Une autre idée soulevée notamment par Pascal Canfin, directeur général du WWF, serait de mettre en place une Cour de justice climatique internationale. Il s’agirait de faire respecter les lois et décrets soumis par les Etats eux-mêmes à l’ensemble de la communauté internationale. Après tout, l’OMC s’est doté de ce genre d’outil en imposant aux Etats qui ne respectaient pas ses directives des rétorsions financières dissuasives.
La question des énergies renouvelables reste malheureusement complètement passée sous silence dans le texte final. Non seulement le terme n’apparait pas mais il n’a pas fait l’objet de réflexions plus approfondies (le sujet sera probablement évoqué pendant les COP22, 23 et autres…). Les scientifiques de la revue Nature ont établi que le maintien de la température en-dessous de 2°C n’était envisageable que si l’on résolvait à laisser 80% des énergies fossiles dont nous disposons dans le sol. L’alternative à ces énergies fossiles serait bien sûr les énergies renouvelables. Celles-ci ont d’ailleurs été largement poussées en avant par les ONG qui voulaient induire un objectif de 100% d’énergies renouvelables d’ici 2050 dans le traité – une idée qui reste donc en suspens jusqu’à une éventuelle prochaine prise de conscience.
Les énergies fossiles couvrent encore aujourd’hui plus de 85% des besoions en énergie de la planète avec respectivement 32,4% pour le pétrole, 24,0% pour le gaz et 30,1% pour le charbon.
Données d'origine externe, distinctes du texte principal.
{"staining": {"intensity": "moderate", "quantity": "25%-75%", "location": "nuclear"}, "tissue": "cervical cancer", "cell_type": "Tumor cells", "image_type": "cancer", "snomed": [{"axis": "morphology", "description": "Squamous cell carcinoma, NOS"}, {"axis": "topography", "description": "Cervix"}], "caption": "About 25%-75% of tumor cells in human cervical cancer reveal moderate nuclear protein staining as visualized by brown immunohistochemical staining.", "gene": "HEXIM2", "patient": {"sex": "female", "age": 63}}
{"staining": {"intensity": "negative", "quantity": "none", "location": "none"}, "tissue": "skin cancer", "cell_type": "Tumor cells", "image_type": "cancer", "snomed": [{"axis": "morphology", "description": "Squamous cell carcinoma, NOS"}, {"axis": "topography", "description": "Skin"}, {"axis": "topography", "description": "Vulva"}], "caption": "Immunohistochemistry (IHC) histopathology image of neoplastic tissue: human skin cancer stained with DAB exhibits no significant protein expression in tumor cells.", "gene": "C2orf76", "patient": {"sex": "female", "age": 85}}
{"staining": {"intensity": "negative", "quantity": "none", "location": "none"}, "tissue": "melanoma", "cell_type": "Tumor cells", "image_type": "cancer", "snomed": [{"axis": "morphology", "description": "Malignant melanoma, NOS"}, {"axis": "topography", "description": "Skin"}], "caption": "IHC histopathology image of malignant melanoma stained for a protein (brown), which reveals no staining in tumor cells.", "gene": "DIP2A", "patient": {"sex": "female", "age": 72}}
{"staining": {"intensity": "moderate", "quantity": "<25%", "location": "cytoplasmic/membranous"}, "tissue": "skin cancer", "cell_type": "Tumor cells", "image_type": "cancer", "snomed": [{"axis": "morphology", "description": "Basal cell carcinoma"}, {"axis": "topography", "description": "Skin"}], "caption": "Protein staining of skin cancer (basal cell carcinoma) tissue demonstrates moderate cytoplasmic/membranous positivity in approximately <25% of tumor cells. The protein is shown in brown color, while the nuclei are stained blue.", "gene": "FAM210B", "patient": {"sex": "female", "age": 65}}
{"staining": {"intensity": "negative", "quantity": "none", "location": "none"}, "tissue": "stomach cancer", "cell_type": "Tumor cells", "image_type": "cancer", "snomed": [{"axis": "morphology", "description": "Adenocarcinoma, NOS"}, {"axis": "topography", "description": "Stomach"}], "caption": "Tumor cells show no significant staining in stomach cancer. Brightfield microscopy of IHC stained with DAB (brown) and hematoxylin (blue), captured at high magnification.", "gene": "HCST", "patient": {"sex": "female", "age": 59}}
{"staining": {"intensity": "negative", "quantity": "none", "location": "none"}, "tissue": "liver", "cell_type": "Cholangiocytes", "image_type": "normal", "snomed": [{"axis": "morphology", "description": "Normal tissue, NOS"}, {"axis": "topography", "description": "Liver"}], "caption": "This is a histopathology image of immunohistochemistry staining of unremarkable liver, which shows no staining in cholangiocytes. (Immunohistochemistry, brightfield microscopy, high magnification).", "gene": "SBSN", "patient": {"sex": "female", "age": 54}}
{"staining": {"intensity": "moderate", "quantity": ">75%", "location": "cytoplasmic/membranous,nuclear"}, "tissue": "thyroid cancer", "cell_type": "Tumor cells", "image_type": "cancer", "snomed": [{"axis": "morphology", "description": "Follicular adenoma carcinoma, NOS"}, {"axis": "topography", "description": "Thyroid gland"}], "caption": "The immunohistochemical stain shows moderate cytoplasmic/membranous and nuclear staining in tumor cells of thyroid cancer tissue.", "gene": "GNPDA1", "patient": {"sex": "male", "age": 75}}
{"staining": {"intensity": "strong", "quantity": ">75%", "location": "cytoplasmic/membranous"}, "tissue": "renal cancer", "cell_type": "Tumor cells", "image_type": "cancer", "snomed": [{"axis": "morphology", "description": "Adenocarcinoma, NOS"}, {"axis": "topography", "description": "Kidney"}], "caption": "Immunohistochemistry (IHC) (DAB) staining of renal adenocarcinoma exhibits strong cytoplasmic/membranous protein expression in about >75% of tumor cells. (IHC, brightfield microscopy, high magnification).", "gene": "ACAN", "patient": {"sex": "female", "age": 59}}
Même si les énergies renouvelables se développent, on aura du mal à conjurer cette dépendance du jour au lendemain. Les experts Oil and Gas considèrent même qu’il y aura un développement de la production et de la consommation du gaz naturel dans les années à venir.
Les contributions nationales actuelles ne permettront pas de maintenir la température globale en-dessous de 2°CC. L’un des enjeux principaux des COP à venir, outre le fait de poser sur la table les solutions précédemment évoquées, sera de pousser les Etats à revoir leurs efforts à la hausse le plus rapidement possible. L’AIE insiste aussi sur le fait que les autres utilisations finales de l’énergie ne connaîtront pas une décarbonisation aussi rapide que celle enclenchée dans le secteur électrique ; en effet, il est particulièrement complexe et onéreux de remplacer le charbon et le gaz comme combustibles dans l’industrie ou le pétrole dans le secteur des transports.